Complexity (Jan 2021)

EMM-CLODS: An Effective Microcluster and Minimal Pruning CLustering-Based Technique for Detecting Outliers in Data Streams

  • Mohamed Jaward Bah,
  • Hongzhi Wang,
  • Li-Hui Zhao,
  • Ji Zhang,
  • Jie Xiao

DOI
https://doi.org/10.1155/2021/9178461
Journal volume & issue
Vol. 2021

Abstract

Read online

Detecting outliers in data streams is a challenging problem since, in a data stream scenario, scanning the data multiple times is unfeasible, and the incoming streaming data keep evolving. Over the years, a common approach to outlier detection is using clustering-based methods, but these methods have inherent challenges and drawbacks.

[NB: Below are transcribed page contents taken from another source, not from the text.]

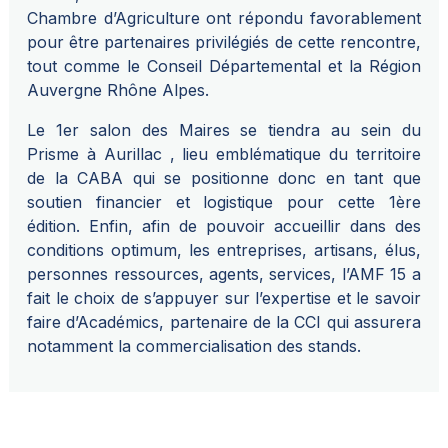
Chambre d’Agriculture ont répondu favorablement
pour être partenaires privilégiés de cette rencontre,
tout comme le Conseil Départemental et la Région
Auvergne Rhône Alpes.
Le 1er salon des Maires se tiendra au sein du
Prisme à Aurillac , lieu emblématique du territoire
de la CABA qui se positionne donc en tant que
soutien financier et logistique pour cette 1ère
édition. Enfin, afin de pouvoir accueillir dans des
conditions optimum, les entreprises, artisans, élus,
personnes ressources, agents, services, l’AMF 15 a
fait le choix de s’appuyer sur l’expertise et le savoir
faire d’Académics, partenaire de la CCI qui assurera
notamment la commercialisation des stands.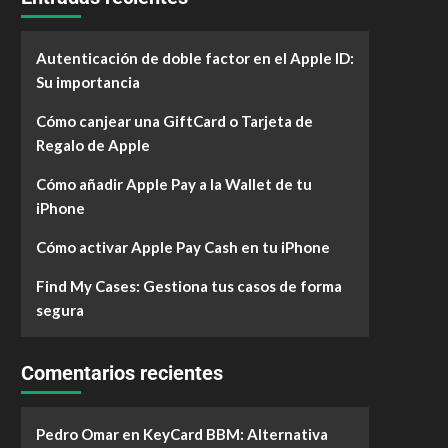
Autenticación de doble factor en el Apple ID:
Su importancia
Cómo canjear una GiftCard o Tarjeta de
Regalo de Apple
Cómo añadir Apple Pay a la Wallet de tu
iPhone
Cómo activar Apple Pay Cash en tu iPhone
Find My Cases: Gestiona tus casos de forma
segura
Comentarios recientes
Pedro Omar
en
KeyCard BBM: Alternativa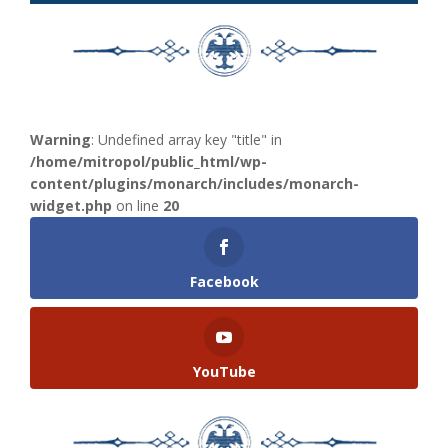
Warning
: Undefined array key "title" in
/home/mitropol/public_html/wp-
content/plugins/monarch/includes/monarch-
widget.php
on line
20
Facebook
YouTube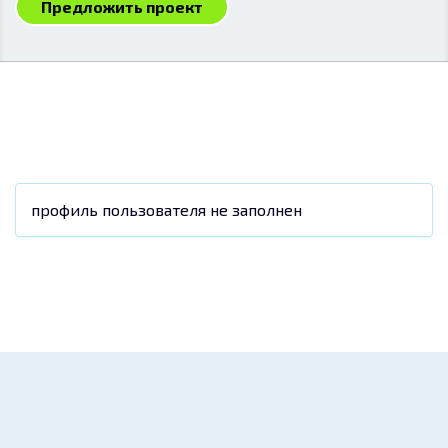
Предложить проект
профиль пользователя не заполнен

These include to effectively cluster sparse data points which has to do with the quality of clustering methods, dealing with continuous fast-incoming data streams, high memory and time consumption, and lack of high outlier detection accuracy. This paper aims at proposing an effective clustering-based approach to detect outliers in evolving data streams. We propose a new method called Effective Microcluster and Minimal pruning CLustering-based method for Outlier detection in Data Streams (EMM-CLODS). It is a clustering-based outlier detection approach that detects outliers in evolving data streams by first applying microclustering technique to cluster dense data points and effectively handle objects within a sliding window according to the relevance of their status to their respective neighbors or position. The analysis from our experimental studies on both synthetic and real-world datasets shows that the technique performs well with minimal memory and time consumption when compared to the other baseline algorithms, making it a very promising technique in dealing with outlier detection problems in data streams.